THE TASK :: Reproduce the kinematic equations passage below in full, character for character.

PROVIDED PASSAGE ::

Now we have four equations, Eqs 12, 10, 7, and 15, with which we can solve any given uniform acceleration problem.

The Four Kinematic Equations of Motion

\begin{eqnarray} x_f &=& x_i + v_i t + {\scriptstyle \frac{1}{2}} a t^2 \\ x_f &=& x_i + \left( \frac {v_i + v_f} {2} \right) t \\ v_f &=& v_i + a t \\ v_f^2 &=& v_i^2 + 2 a \left( x_f - x_i \right) \\ \end{eqnarray}

In a previous example, we saw that a sports car accelerated from rest to a speed of 60 mph (26.8 m/s) in 3.90 s. How much distance does the car cover during this time?

$v_i = 0$, $v_f = 26.8 ~m/s$, $t = 3.90 ~s$, and $x_i = 0$. $x_f = ?$
Use Eq. 10 since it has velocities, distances, and time which we know, and doesn't contain acceleration which we don't know.
$x_f = x_i + \left( \frac {v_i + v_f} {2} \right) t$
Eliminate zero-valued quantities. This will help make the algebra we need to do easier.
$x_f = \left( \frac {v_f} {2} \right) t$
Now we can plug in our known values and evaluate $x_f$.

[Collected data]
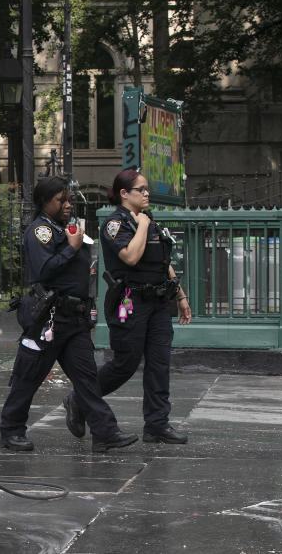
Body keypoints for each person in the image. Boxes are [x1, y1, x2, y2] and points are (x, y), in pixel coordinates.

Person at [0, 176, 137, 454]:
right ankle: (11, 430)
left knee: (87, 378)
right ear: (44, 202)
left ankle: (105, 432)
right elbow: (44, 270)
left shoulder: (64, 229)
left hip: (73, 318)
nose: (67, 204)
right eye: (60, 200)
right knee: (28, 376)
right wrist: (72, 247)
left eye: (68, 199)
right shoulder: (41, 231)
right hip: (49, 316)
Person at [96, 169, 192, 445]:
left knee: (159, 364)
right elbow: (130, 256)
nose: (147, 193)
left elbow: (163, 262)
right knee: (125, 363)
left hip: (159, 302)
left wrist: (181, 296)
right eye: (141, 189)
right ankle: (81, 398)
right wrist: (141, 226)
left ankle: (157, 424)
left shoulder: (149, 220)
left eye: (147, 189)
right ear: (124, 194)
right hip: (130, 301)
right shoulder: (115, 224)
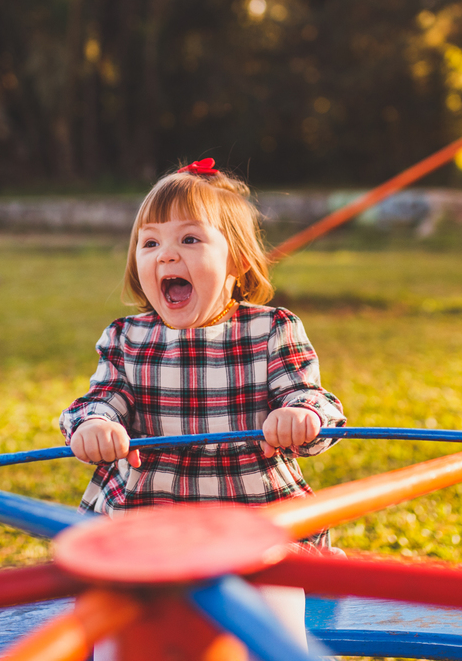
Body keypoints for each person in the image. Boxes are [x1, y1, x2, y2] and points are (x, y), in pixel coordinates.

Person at [59, 158, 346, 651]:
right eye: (150, 243)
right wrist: (95, 424)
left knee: (271, 626)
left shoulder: (271, 329)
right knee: (115, 633)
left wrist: (302, 414)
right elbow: (101, 399)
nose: (166, 255)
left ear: (237, 262)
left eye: (190, 240)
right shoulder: (127, 338)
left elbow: (311, 396)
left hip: (254, 520)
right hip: (148, 520)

SOLUTION FOR THIS PROBLEM ::
Now we have four equations, Eqs 12, 10, 7, and 15, with which we can solve any given uniform acceleration problem.

The Four Kinematic Equations of Motion

\begin{eqnarray} x_f &=& x_i + v_i t + {\scriptstyle \frac{1}{2}} a t^2 \\ x_f &=& x_i + \left( \frac {v_i + v_f} {2} \right) t \\ v_f &=& v_i + a t \\ v_f^2 &=& v_i^2 + 2 a \left( x_f - x_i \right) \\ \end{eqnarray}

In a previous example, we saw that a sports car accelerated from rest to a speed of 60 mph (26.8 m/s) in 3.90 s. How much distance does the car cover during this time?

$v_i = 0$, $v_f = 26.8 ~m/s$, $t = 3.90 ~s$, and $x_i = 0$. $x_f = ?$
Use Eq. 10 since it has velocities, distances, and time which we know, and doesn't contain acceleration which we don't know.
$x_f = x_i + \left( \frac {v_i + v_f} {2} \right) t$
Eliminate zero-valued quantities. This will help make the algebra we need to do easier.
$x_f = \left( \frac {v_f} {2} \right) t$
Now we can plug in our known values and evaluate $x_f$.